Na prática clínica, presenciamos pacientes com a microbiota intestinal alterada por diversos motivos. Porém, a má alimentação e os fatores emocionais têm sido cada vez mais presentes.
No nosso intestino, há milhões de bactérias benéficas e patogénicas. A microbiota intestinal é formada mediante os hábitos alimentares de quem nos cuidou e, claro, as informações que temos hoje não se comparam com as que os nossos avós e pais tinham no passado.
Digo isto porque, além da alimentação influenciar na formação da microbiota, os medicamentos e as emoções também estão presentes. Antibióticos, traumas, medos, ansiedade, stress, tipo de parto, todos estes fatores influenciarão no intestino desde a infância até a vida adulta, o que pode desencadear diversas doenças, como: síndrome do intestino irritável, disbiose, obesidade, cancro intestinal ou doenças inflamatórias.

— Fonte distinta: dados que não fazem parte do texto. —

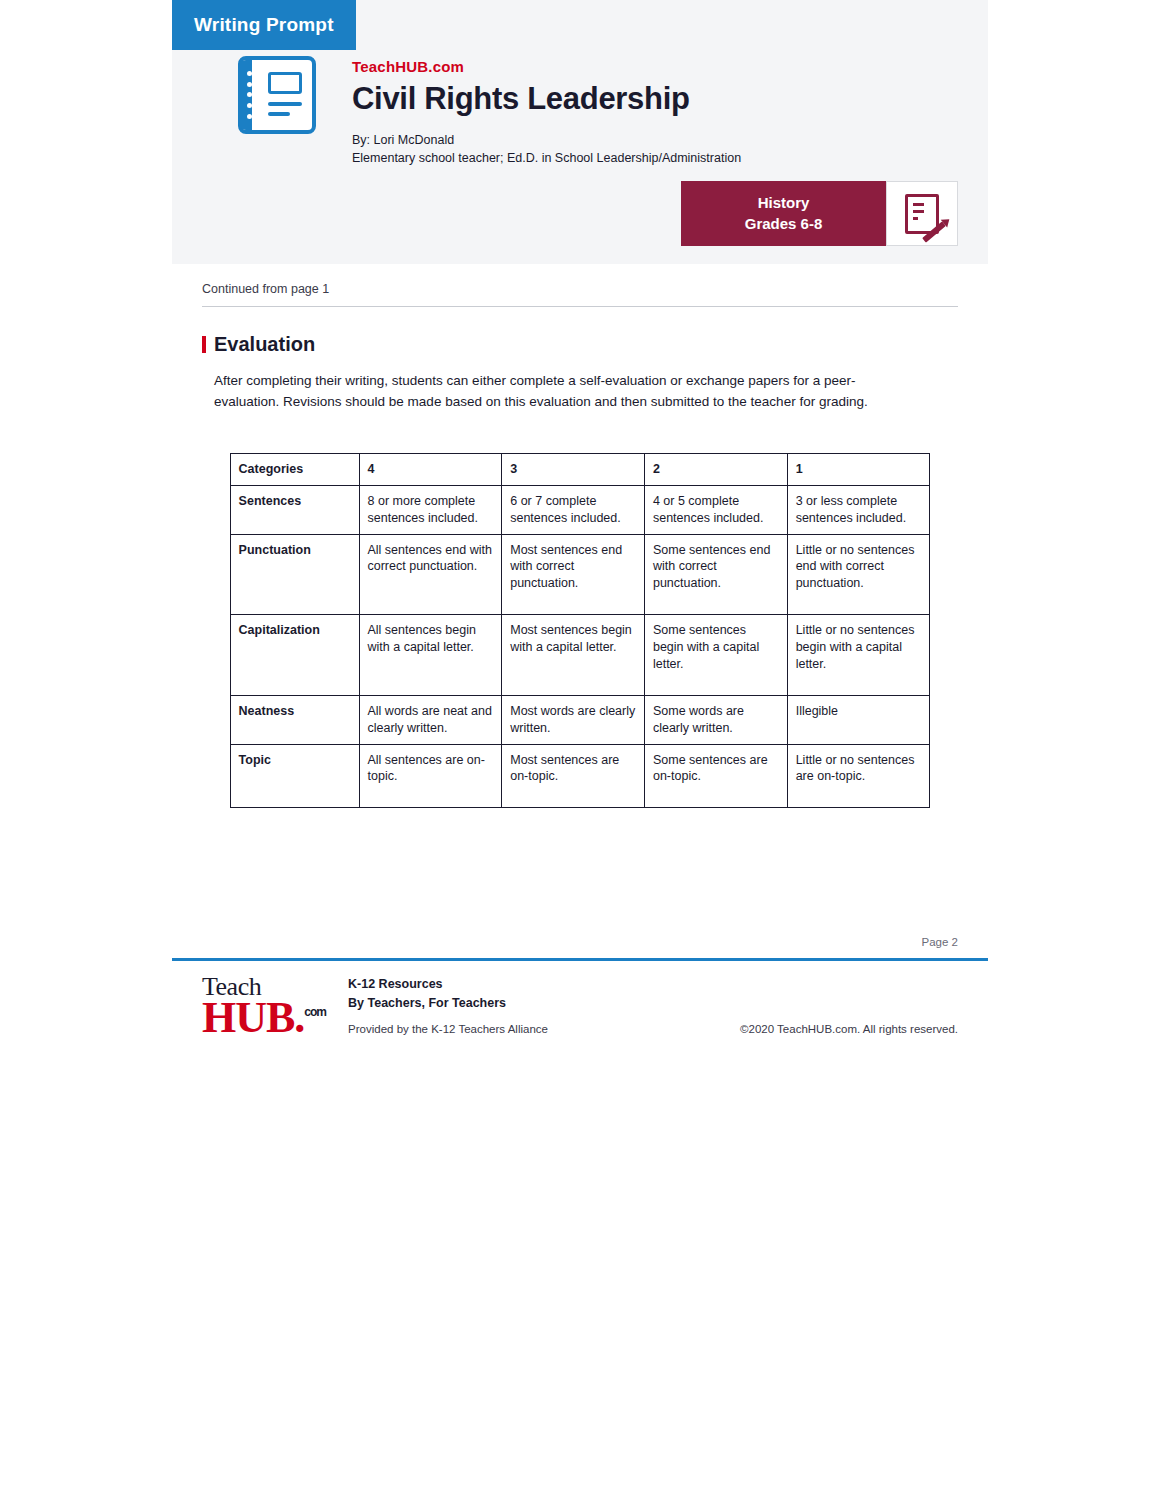Writing Prompt
TeachHUB.com
Civil Rights Leadership
By: Lori McDonald
Elementary school teacher; Ed.D. in School Leadership/Administration
History
Grades 6-8
Continued from page 1
Evaluation
After completing their writing, students can either complete a self-evaluation or exchange papers for a peer-evaluation. Revisions should be made based on this evaluation and then submitted to the teacher for grading.
| Categories | 4 | 3 | 2 | 1 |
| --- | --- | --- | --- | --- |
| Sentences | 8 or more complete sentences included. | 6 or 7 complete sentences included. | 4 or 5 complete sentences included. | 3 or less complete sentences included. |
| Punctuation | All sentences end with correct punctuation. | Most sentences end with correct punctuation. | Some sentences end with correct punctuation. | Little or no sentences end with correct punctuation. |
| Capitalization | All sentences begin with a capital letter. | Most sentences begin with a capital letter. | Some sentences begin with a capital letter. | Little or no sentences begin with a capital letter. |
| Neatness | All words are neat and clearly written. | Most words are clearly written. | Some words are clearly written. | Illegible |
| Topic | All sentences are on-topic. | Most sentences are on-topic. | Some sentences are on-topic. | Little or no sentences are on-topic. |
Page 2
Teach
HUB. com
K-12 Resources
By Teachers, For Teachers
Provided by the K-12 Teachers Alliance ©2020 TeachHUB.com. All rights reserved.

E o que incluir e excluir da alimentação para poder manter uma microbiota saudável?
Invista em: cereais, frutas, legumes e verduras. Fibras também são essenciais para que o intestino esteja saudável. Assim, a acumulação de bactérias benéficas será muito maior e as patogénicas não conseguirão passar pela barreira intestinal. Este grupo alimentar oferecerá as vitaminas e minerais de que o organismo precisa para funcionar corretamente.
Evite enlatados, corantes, embutidos e alto consumo de gordura saturada. Estes são totalmente prejudiciais para o bom funcionamento do intestino.
E os probióticos? Eles também podem auxiliar?
Na prática clínica, os probióticos são receitados tendo em vista que o paciente consegue, primeiramente, fazer o básico: alimentar-se bem e ter fibras na alimentação. São microrganismos vivos que vão fazer a função do balanço da microbiota intestinal, ou seja, bactérias benéficas que atuam diretamente no intestino. Para isso se utilizam, principalmente, os Lactobacillus e os Bifidobacterium.